§ INPUT DATA
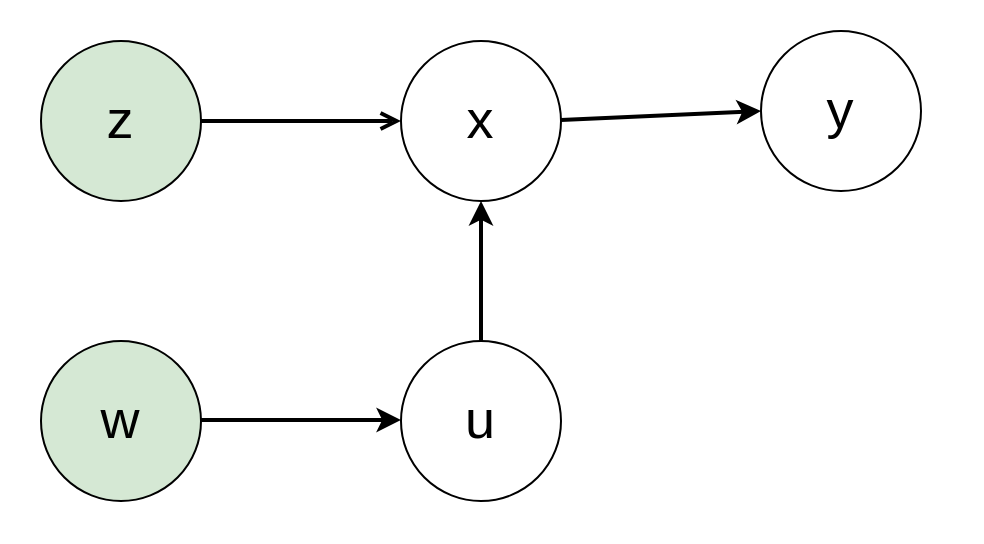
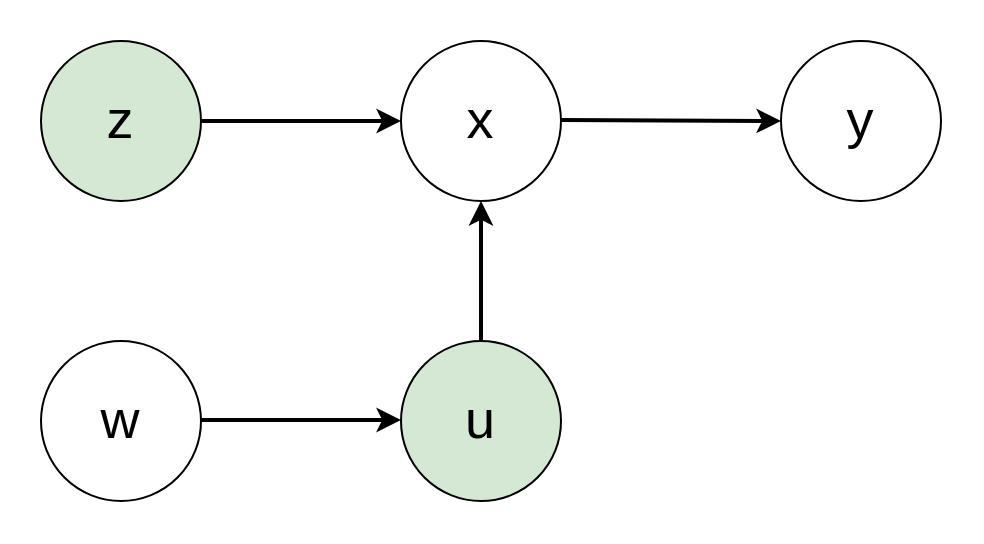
  <mxCell id="0" />
  <mxCell id="1" parent="0" />
  <mxCell id="2" value="&lt;font style=&quot;font-size: 27px;&quot;&gt;x&lt;/font&gt;" style="ellipse;whiteSpace=wrap;html=1;aspect=fixed;" vertex="1" parent="1"><mxGeometry x="200" y="20" width="80" height="80" as="geometry" /></mxCell>
- <mxCell id="3" value="&lt;font style=&quot;font-size: 27px;&quot;&gt;u&lt;/font&gt;" style="ellipse;whiteSpace=wrap;html=1;aspect=fixed;" vertex="1" parent="1"><mxGeometry x="200" y="170" width="80" height="80" as="geometry" /></mxCell>
- <mxCell id="4" value="&lt;font style=&quot;font-size: 27px;&quot;&gt;y&lt;/font&gt;" style="ellipse;whiteSpace=wrap;html=1;aspect=fixed;" vertex="1" parent="1"><mxGeometry x="380" y="15" width="80" height="80" as="geometry" /></mxCell>
+ <mxCell id="3" value="&lt;font style=&quot;font-size: 27px;&quot;&gt;u&lt;/font&gt;" style="ellipse;whiteSpace=wrap;html=1;aspect=fixed;fillColor=#d5e8d4;" vertex="1" parent="1"><mxGeometry x="200" y="170" width="80" height="80" as="geometry" /></mxCell>
+ <mxCell id="4" value="&lt;font style=&quot;font-size: 27px;&quot;&gt;y&lt;/font&gt;" style="ellipse;whiteSpace=wrap;html=1;aspect=fixed;" vertex="1" parent="1"><mxGeometry x="390" y="20" width="80" height="80" as="geometry" /></mxCell>
  <mxCell id="5" value="&lt;font style=&quot;font-size: 27px;&quot;&gt;z&lt;/font&gt;" style="ellipse;whiteSpace=wrap;html=1;aspect=fixed;fillColor=#d5e8d4;" vertex="1" parent="1"><mxGeometry x="20" y="20" width="80" height="80" as="geometry" /></mxCell>
- <mxCell id="6" value="" style="endArrow=open;html=1;rounded=0;fontSize=13;convertToSvg=1;strokeWidth=2;exitX=1;exitY=0.5;exitDx=0;exitDy=0;entryX=0;entryY=0.5;entryDx=0;entryDy=0;" edge="1" parent="1" source="5" target="2"><mxGeometry width="50" height="50" relative="1" as="geometry"><mxPoint x="100" y="70" as="sourcePoint" /><mxPoint x="150" y="20" as="targetPoint" /></mxGeometry></mxCell>
+ <mxCell id="6" value="" style="endArrow=classic;html=1;rounded=0;fontSize=13;convertToSvg=1;strokeWidth=2;exitX=1;exitY=0.5;exitDx=0;exitDy=0;entryX=0;entryY=0.5;entryDx=0;entryDy=0;" edge="1" parent="1" source="5" target="2"><mxGeometry width="50" height="50" relative="1" as="geometry"><mxPoint x="100" y="70" as="sourcePoint" /><mxPoint x="150" y="20" as="targetPoint" /></mxGeometry></mxCell>
  <mxCell id="7" value="" style="endArrow=classic;html=1;rounded=0;fontSize=13;convertToSvg=1;strokeWidth=2;exitX=1;exitY=0.5;exitDx=0;exitDy=0;entryX=0;entryY=0.5;entryDx=0;entryDy=0;" edge="1" parent="1" target="4"><mxGeometry width="50" height="50" relative="1" as="geometry"><mxPoint x="280" y="59.5" as="sourcePoint" /><mxPoint x="380" y="59.5" as="targetPoint" /></mxGeometry></mxCell>
  <mxCell id="8" value="" style="endArrow=classic;html=1;rounded=0;fontSize=13;convertToSvg=1;strokeWidth=2;exitX=1;exitY=0.5;exitDx=0;exitDy=0;entryX=0.5;entryY=1;entryDx=0;entryDy=0;" edge="1" parent="1" target="2"><mxGeometry width="50" height="50" relative="1" as="geometry"><mxPoint x="240" y="170" as="sourcePoint" /><mxPoint x="350" y="170.5" as="targetPoint" /></mxGeometry></mxCell>
- <mxCell id="9" value="&lt;span style=&quot;font-size: 27px;&quot;&gt;w&lt;/span&gt;" style="ellipse;whiteSpace=wrap;html=1;aspect=fixed;fillColor=#d5e8d4;" vertex="1" parent="1"><mxGeometry x="20" y="170" width="80" height="80" as="geometry" /></mxCell>
+ <mxCell id="9" value="&lt;span style=&quot;font-size: 27px;&quot;&gt;w&lt;/span&gt;" style="ellipse;whiteSpace=wrap;html=1;aspect=fixed;" vertex="1" parent="1"><mxGeometry x="20" y="170" width="80" height="80" as="geometry" /></mxCell>
  <mxCell id="10" value="" style="endArrow=classic;html=1;rounded=0;fontSize=13;convertToSvg=1;strokeWidth=2;exitX=1;exitY=0.5;exitDx=0;exitDy=0;entryX=0;entryY=0.5;entryDx=0;entryDy=0;" edge="1" parent="1"><mxGeometry width="50" height="50" relative="1" as="geometry"><mxPoint x="100" y="209.5" as="sourcePoint" /><mxPoint x="200" y="209.5" as="targetPoint" /></mxGeometry></mxCell>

§ TASK GOAL
Show every line of the entries that contains the string "aspect", copying each line in full.

§ PROBLEM SOLUTION
  <mxCell id="2" value="&lt;font style=&quot;font-size: 27px;&quot;&gt;x&lt;/font&gt;" style="ellipse;whiteSpace=wrap;html=1;aspect=fixed;" vertex="1" parent="1"><mxGeometry x="200" y="20" width="80" height="80" as="geometry" /></mxCell>
- <mxCell id="3" value="&lt;font style=&quot;font-size: 27px;&quot;&gt;u&lt;/font&gt;" style="ellipse;whiteSpace=wrap;html=1;aspect=fixed;" vertex="1" parent="1"><mxGeometry x="200" y="170" width="80" height="80" as="geometry" /></mxCell>
- <mxCell id="4" value="&lt;font style=&quot;font-size: 27px;&quot;&gt;y&lt;/font&gt;" style="ellipse;whiteSpace=wrap;html=1;aspect=fixed;" vertex="1" parent="1"><mxGeometry x="380" y="15" width="80" height="80" as="geometry" /></mxCell>
+ <mxCell id="3" value="&lt;font style=&quot;font-size: 27px;&quot;&gt;u&lt;/font&gt;" style="ellipse;whiteSpace=wrap;html=1;aspect=fixed;fillColor=#d5e8d4;" vertex="1" parent="1"><mxGeometry x="200" y="170" width="80" height="80" as="geometry" /></mxCell>
+ <mxCell id="4" value="&lt;font style=&quot;font-size: 27px;&quot;&gt;y&lt;/font&gt;" style="ellipse;whiteSpace=wrap;html=1;aspect=fixed;" vertex="1" parent="1"><mxGeometry x="390" y="20" width="80" height="80" as="geometry" /></mxCell>
  <mxCell id="5" value="&lt;font style=&quot;font-size: 27px;&quot;&gt;z&lt;/font&gt;" style="ellipse;whiteSpace=wrap;html=1;aspect=fixed;fillColor=#d5e8d4;" vertex="1" parent="1"><mxGeometry x="20" y="20" width="80" height="80" as="geometry" /></mxCell>
- <mxCell id="9" value="&lt;span style=&quot;font-size: 27px;&quot;&gt;w&lt;/span&gt;" style="ellipse;whiteSpace=wrap;html=1;aspect=fixed;fillColor=#d5e8d4;" vertex="1" parent="1"><mxGeometry x="20" y="170" width="80" height="80" as="geometry" /></mxCell>
+ <mxCell id="9" value="&lt;span style=&quot;font-size: 27px;&quot;&gt;w&lt;/span&gt;" style="ellipse;whiteSpace=wrap;html=1;aspect=fixed;" vertex="1" parent="1"><mxGeometry x="20" y="170" width="80" height="80" as="geometry" /></mxCell>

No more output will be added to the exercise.